- PAL cover art
- Developer: Gremlin Interactive
- Publisher: GameTek
- Composer: Tommy Tallarico
- Platform: Game Boy
- Release: EU: 1994; NA: November 1994;
- Genre: Racing
- Modes: Single-player, multiplayer

= Race Days =

1994 video game

Race Days is a 1994 racing video game for the Game Boy. It is a compilation of Dirty Racing (Japan-exclusive) and Jeep Jamboree: Off Road Adventure (North America-exclusive) with a different name for the Jeep Jamboree game.

==Summary==
This game allows the player to compete in a race with either Grand Prix style cars (similar to Micro Machines) or with vehicles designed for off-roading.

Obstacles must be avoided and opponents must be overtaken in the Grand Prix game titled Dirty Racing while hills, bumps, and sharp curves must be navigated in the off-road event titled 4 Wheel Drive. Players in the Dirty Racing mode are informed of any sharp turns by making them look on top of their windshield. This game can be used with the GameLink cable to provide two-player fun and entertainment. Each variation has a map with plenty of statistics. Players must qualify before each race and start out with local meets before working up to the big championship. The maps are generic and do not show any nation in particular. Players can also practice before each race in order to tune up their skills.

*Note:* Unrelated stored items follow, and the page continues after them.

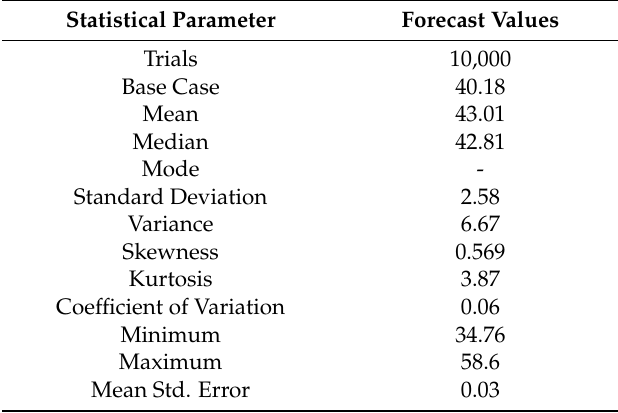
Figure 4. Certainty of 40.18 MTOE for energy consumption for 2012–2013. Table 2. Statistical parameters of total energy consumption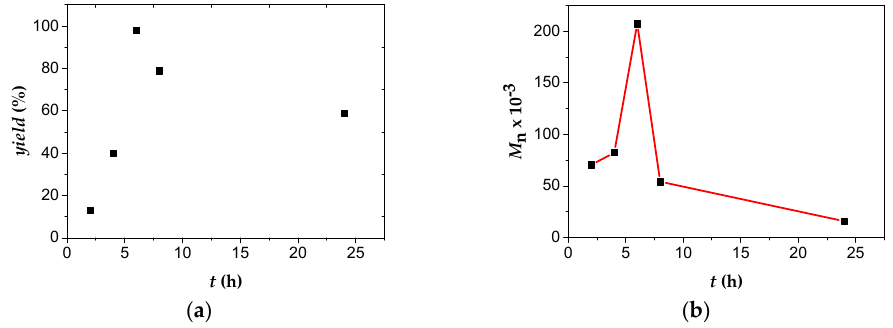
Figure 4. Polymerization of PA (653 μ L, 608 mg, 6.0 mmol) with 1 (30.0 mg, 0.017 mmol), AgBF 4 (9.9 mg, 0.051 mmol) and 10 mL THF (25 °C); ( a ) % yield vs. time plot of PPA; ( b ) M n × 10 − 3 vs. time plot.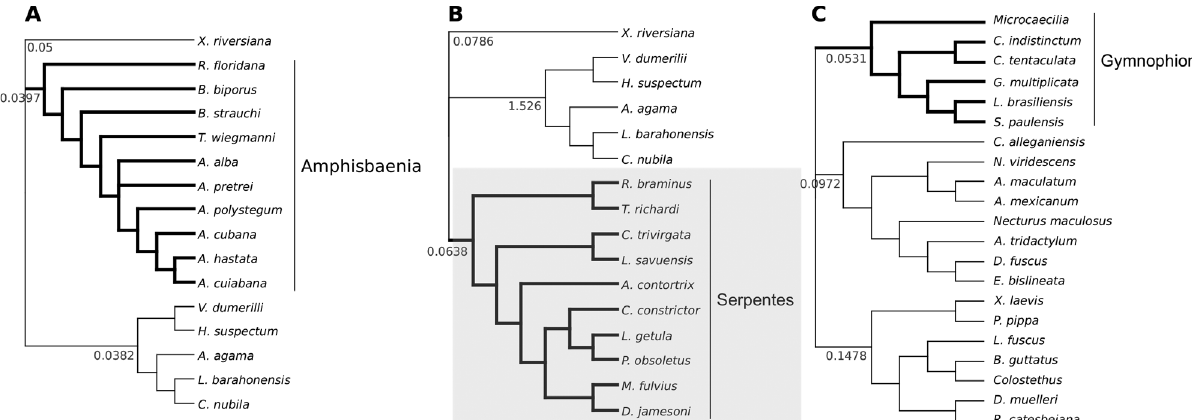
Figure 1 - Topology used for test models of molecular signatures of HoxA13 in limbless lineages. The models of molecular signatures of HoxA13 were tested in the three main comparisons. A) limbed lizards versus Amphisbaenia; B) limbed lizards versus Serpentes; C) limbed amphibians (anurans and salamanders) versus Gymnophiona. The tree to conduct the analyses of variable (cid:2) among lineages and sites is based on published literature (Pyron et al. , 2013 for Squamata and Pyron and Wiens. 2011 for Lissamphibia). The bold branches correspond to the groups labeled as ‘foreground branches’. The shaded tree represents the one where the branch-site model identified signatures of positive selection. The values represented in each branch correspond an independent (cid:2) ratio that corresponds to ratio of the rate of non-synonymous substitutions (dN) to the rate of synonymous substitutions (dS) in a maxi- mum likelihood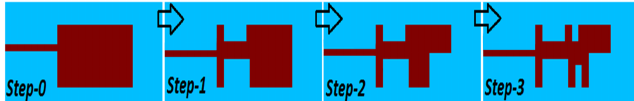
Figure 2. Proposed antenna element: design evaluation steps.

Dirty Racing has three difficulty levels: Taking It Easy (easy), Hazardous! (medium), and Totally Dirty (hard). At the shopping cut scene, players can purchase tires along with engine boosts and nitro.

==Reception==
GamePros review criticized the game as having boring tracks, drab graphics, irritatingly droning engine sounds, difficult controls, and poor gameplay design, especially in "Dirty Racing". Electronic Gaming Monthlys two sports reviewers gave it scores of 73% and 75%. They remarked that the graphics and sounds are average, but praised the game as having good controls, addictive gameplay, and a good value with two games on one cartridge.